*WHAT IS REQUIRED:*
Go through the listing below and reproduce it word for word.

-- Opening Marker --

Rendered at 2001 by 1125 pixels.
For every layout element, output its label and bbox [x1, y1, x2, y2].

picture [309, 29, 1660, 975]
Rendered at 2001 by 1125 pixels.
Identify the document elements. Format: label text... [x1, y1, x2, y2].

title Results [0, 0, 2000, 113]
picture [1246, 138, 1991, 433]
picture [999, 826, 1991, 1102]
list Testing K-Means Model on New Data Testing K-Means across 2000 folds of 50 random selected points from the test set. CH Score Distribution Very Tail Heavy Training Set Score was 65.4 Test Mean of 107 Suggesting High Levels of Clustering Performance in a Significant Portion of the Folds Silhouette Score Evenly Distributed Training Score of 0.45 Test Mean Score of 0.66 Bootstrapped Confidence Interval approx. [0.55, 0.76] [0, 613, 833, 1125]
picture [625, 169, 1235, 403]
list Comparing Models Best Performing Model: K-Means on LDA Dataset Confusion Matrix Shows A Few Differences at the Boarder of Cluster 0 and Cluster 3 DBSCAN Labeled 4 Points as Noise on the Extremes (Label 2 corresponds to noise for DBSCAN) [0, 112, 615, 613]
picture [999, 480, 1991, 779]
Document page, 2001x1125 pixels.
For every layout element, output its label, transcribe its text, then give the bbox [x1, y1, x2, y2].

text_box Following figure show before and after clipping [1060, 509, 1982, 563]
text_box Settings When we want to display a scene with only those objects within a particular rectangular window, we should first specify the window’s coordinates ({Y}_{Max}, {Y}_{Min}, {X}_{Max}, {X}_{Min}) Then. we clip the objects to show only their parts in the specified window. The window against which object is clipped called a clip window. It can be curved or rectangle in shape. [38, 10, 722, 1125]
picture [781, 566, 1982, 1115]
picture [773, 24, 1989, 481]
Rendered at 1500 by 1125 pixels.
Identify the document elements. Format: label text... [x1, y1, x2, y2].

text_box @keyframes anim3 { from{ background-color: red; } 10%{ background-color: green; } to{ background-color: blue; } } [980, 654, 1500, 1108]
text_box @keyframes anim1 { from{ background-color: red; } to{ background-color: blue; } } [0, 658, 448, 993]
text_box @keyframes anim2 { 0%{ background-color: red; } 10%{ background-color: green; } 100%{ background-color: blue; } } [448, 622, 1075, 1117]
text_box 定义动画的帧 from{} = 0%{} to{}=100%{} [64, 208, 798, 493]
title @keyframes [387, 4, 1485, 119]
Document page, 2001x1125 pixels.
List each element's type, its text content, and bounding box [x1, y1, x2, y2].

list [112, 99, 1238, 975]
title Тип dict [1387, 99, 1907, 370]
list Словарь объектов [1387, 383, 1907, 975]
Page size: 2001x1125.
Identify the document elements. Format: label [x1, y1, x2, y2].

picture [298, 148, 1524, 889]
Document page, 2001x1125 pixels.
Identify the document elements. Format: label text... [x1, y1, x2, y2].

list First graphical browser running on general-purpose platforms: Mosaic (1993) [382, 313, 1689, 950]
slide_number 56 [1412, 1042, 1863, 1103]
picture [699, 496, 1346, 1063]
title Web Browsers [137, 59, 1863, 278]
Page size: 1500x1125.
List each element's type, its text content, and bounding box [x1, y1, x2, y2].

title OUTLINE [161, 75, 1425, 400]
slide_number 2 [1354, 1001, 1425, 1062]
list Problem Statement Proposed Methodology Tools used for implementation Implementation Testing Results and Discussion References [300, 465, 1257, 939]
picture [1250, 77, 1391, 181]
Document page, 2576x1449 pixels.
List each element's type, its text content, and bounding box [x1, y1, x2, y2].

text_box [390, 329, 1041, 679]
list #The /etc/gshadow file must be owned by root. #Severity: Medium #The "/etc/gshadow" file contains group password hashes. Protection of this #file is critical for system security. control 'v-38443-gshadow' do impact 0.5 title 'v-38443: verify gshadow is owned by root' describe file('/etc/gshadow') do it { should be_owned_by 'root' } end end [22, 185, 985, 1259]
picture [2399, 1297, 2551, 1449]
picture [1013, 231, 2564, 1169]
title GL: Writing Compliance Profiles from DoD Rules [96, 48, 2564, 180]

-- Closing Marker --

*RESPONSE BOX:*
Rendered at 2001 by 1125 pixels.
For every layout element, output its label and bbox [x1, y1, x2, y2].

picture [309, 29, 1660, 975]
Rendered at 2001 by 1125 pixels.
Identify the document elements. Format: label text... [x1, y1, x2, y2].

title Results [0, 0, 2000, 113]
picture [1246, 138, 1991, 433]
picture [999, 826, 1991, 1102]
list Testing K-Means Model on New Data Testing K-Means across 2000 folds of 50 random selected points from the test set. CH Score Distribution Very Tail Heavy Training Set Score was 65.4 Test Mean of 107 Suggesting High Levels of Clustering Performance in a Significant Portion of the Folds Silhouette Score Evenly Distributed Training Score of 0.45 Test Mean Score of 0.66 Bootstrapped Confidence Interval approx. [0.55, 0.76] [0, 613, 833, 1125]
picture [625, 169, 1235, 403]
list Comparing Models Best Performing Model: K-Means on LDA Dataset Confusion Matrix Shows A Few Differences at the Boarder of Cluster 0 and Cluster 3 DBSCAN Labeled 4 Points as Noise on the Extremes (Label 2 corresponds to noise for DBSCAN) [0, 112, 615, 613]
picture [999, 480, 1991, 779]
Document page, 2001x1125 pixels.
For every layout element, output its label, transcribe its text, then give the bbox [x1, y1, x2, y2].

text_box Following figure show before and after clipping [1060, 509, 1982, 563]
text_box Settings When we want to display a scene with only those objects within a particular rectangular window, we should first specify the window’s coordinates ({Y}_{Max}, {Y}_{Min}, {X}_{Max}, {X}_{Min}) Then. we clip the objects to show only their parts in the specified window. The window against which object is clipped called a clip window. It can be curved or rectangle in shape. [38, 10, 722, 1125]
picture [781, 566, 1982, 1115]
picture [773, 24, 1989, 481]
Rendered at 1500 by 1125 pixels.
Identify the document elements. Format: label text... [x1, y1, x2, y2].

text_box @keyframes anim3 { from{ background-color: red; } 10%{ background-color: green; } to{ background-color: blue; } } [980, 654, 1500, 1108]
text_box @keyframes anim1 { from{ background-color: red; } to{ background-color: blue; } } [0, 658, 448, 993]
text_box @keyframes anim2 { 0%{ background-color: red; } 10%{ background-color: green; } 100%{ background-color: blue; } } [448, 622, 1075, 1117]
text_box 定义动画的帧 from{} = 0%{} to{}=100%{} [64, 208, 798, 493]
title @keyframes [387, 4, 1485, 119]
Document page, 2001x1125 pixels.
List each element's type, its text content, and bounding box [x1, y1, x2, y2].

list [112, 99, 1238, 975]
title Тип dict [1387, 99, 1907, 370]
list Словарь объектов [1387, 383, 1907, 975]
Page size: 2001x1125.
Identify the document elements. Format: label [x1, y1, x2, y2].

picture [298, 148, 1524, 889]
Document page, 2001x1125 pixels.
Identify the document elements. Format: label text... [x1, y1, x2, y2].

list First graphical browser running on general-purpose platforms: Mosaic (1993) [382, 313, 1689, 950]
slide_number 56 [1412, 1042, 1863, 1103]
picture [699, 496, 1346, 1063]
title Web Browsers [137, 59, 1863, 278]
Page size: 1500x1125.
List each element's type, its text content, and bounding box [x1, y1, x2, y2].

title OUTLINE [161, 75, 1425, 400]
slide_number 2 [1354, 1001, 1425, 1062]
list Problem Statement Proposed Methodology Tools used for implementation Implementation Testing Results and Discussion References [300, 465, 1257, 939]
picture [1250, 77, 1391, 181]
Document page, 2576x1449 pixels.
List each element's type, its text content, and bounding box [x1, y1, x2, y2].

text_box [390, 329, 1041, 679]
list #The /etc/gshadow file must be owned by root. #Severity: Medium #The "/etc/gshadow" file contains group password hashes. Protection of this #file is critical for system security. control 'v-38443-gshadow' do impact 0.5 title 'v-38443: verify gshadow is owned by root' describe file('/etc/gshadow') do it { should be_owned_by 'root' } end end [22, 185, 985, 1259]
picture [2399, 1297, 2551, 1449]
picture [1013, 231, 2564, 1169]
title GL: Writing Compliance Profiles from DoD Rules [96, 48, 2564, 180]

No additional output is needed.